AFAIK, ZFS does background data scrubbing without user intervention
(which on a separate note can make it a huge energy hog) to correct
on-disk errors.  For performance reasons though, it has no built-in
check to make sure that there really is an error, it just assumes that
if the checksum is wrong, the data on the disk must be wrong.  This is
fine for enterprise level hardware with ECC RAM, because the disk IS
more likely to be wrong in that case than the RAM is.  This assumption
falls apart though on commodity hardware (ie, no ECC RAM), hence the
warnings about using ZFS without ECC RAM.

BTRFS however works differently, it only scrubs data when you tell it
to.  If it encounters a checksum or read error on a data block, it
first tries to find another copy of that block elsewhere (usually on
another disk), if it still sees a wrong checksum there, or gets
another read error, or can't find another copy, then it returns a read
error to userspace, usually resulting in the program reading the data
crashing.  In most environments other than HA clustering, this is an
excellent compromise that still protects data integrity.

> As for the reliability of ECC RAM (from what I've read about it)
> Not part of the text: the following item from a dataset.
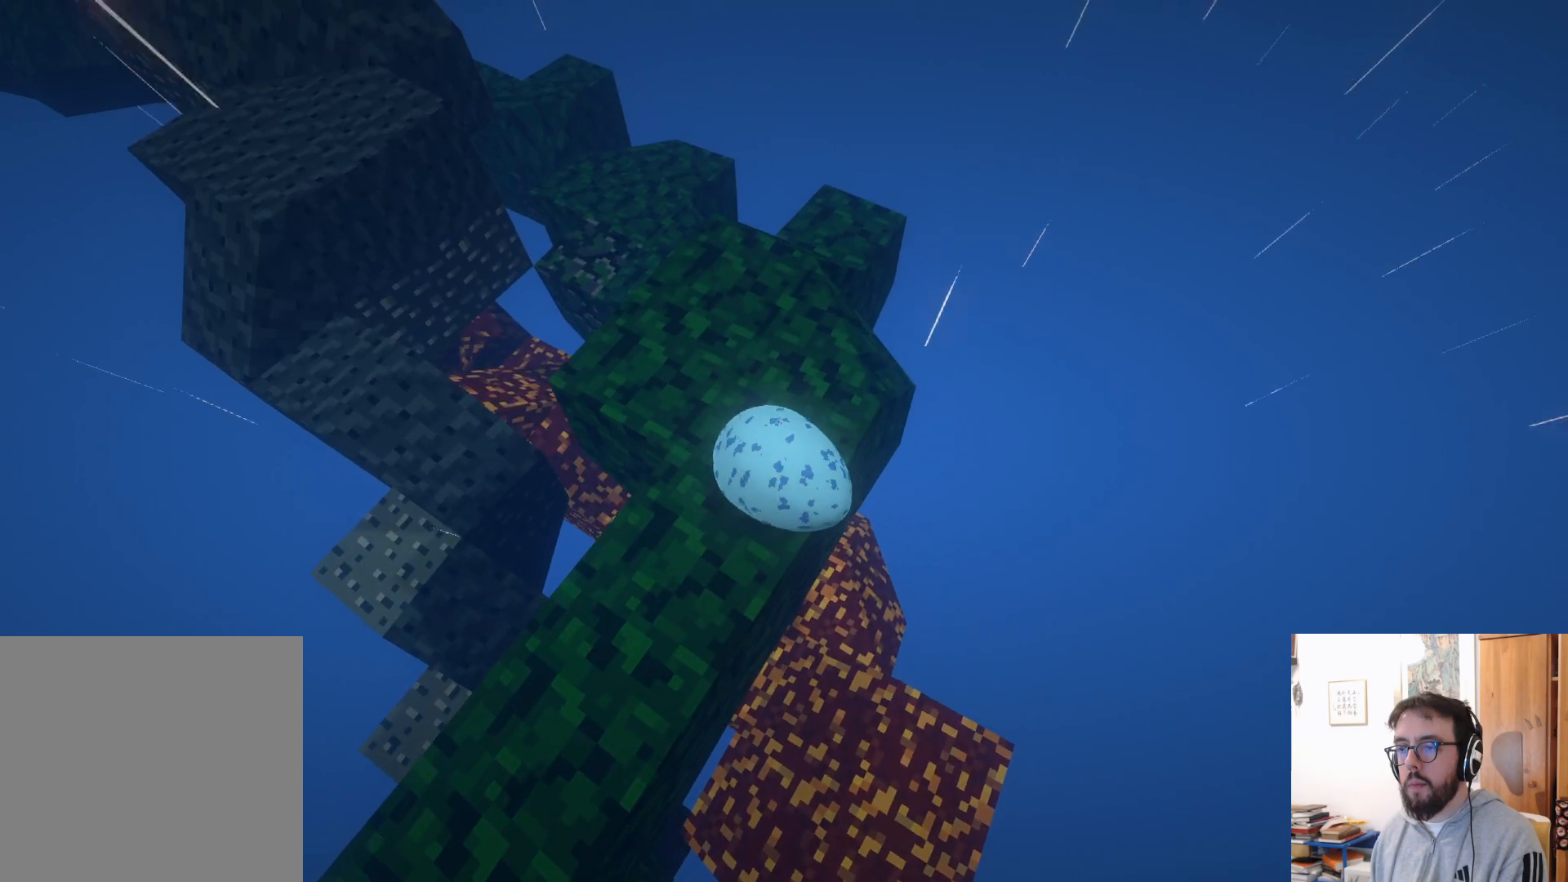
{"buttons": [], "left_stick": "left", "right_stick": "down-left", "events": [[200, "left_stick", "center"], [300, "right_stick", "down-left"], [483, "left_stick", "left"]]}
> it's just that it corrects single-bit errors and it immediately
> halts the system when it finds multi-bit errors.
> 
That is technically only true of server-grade ECC RAM, there are
higher order ECC memory systems that most people don't even know exist
(mostly because they are almost exclusively used in spacecraft,
nuclear reactors, and other high-radiation environments), and those
can correct multi-bit errors.  Statistically speaking though, the
chance with modern memory designs of getting more than one bit wrong
in the same cell is near zero unless the memory is failing, and of
course if the cell is failing, then ECC for that cell probably can't be
trusted either.  The solution to this of course is to replace any module
that has exceeded some percentage of the MTBF (I would usually say 80%,
but I have met people who replace them at 50%).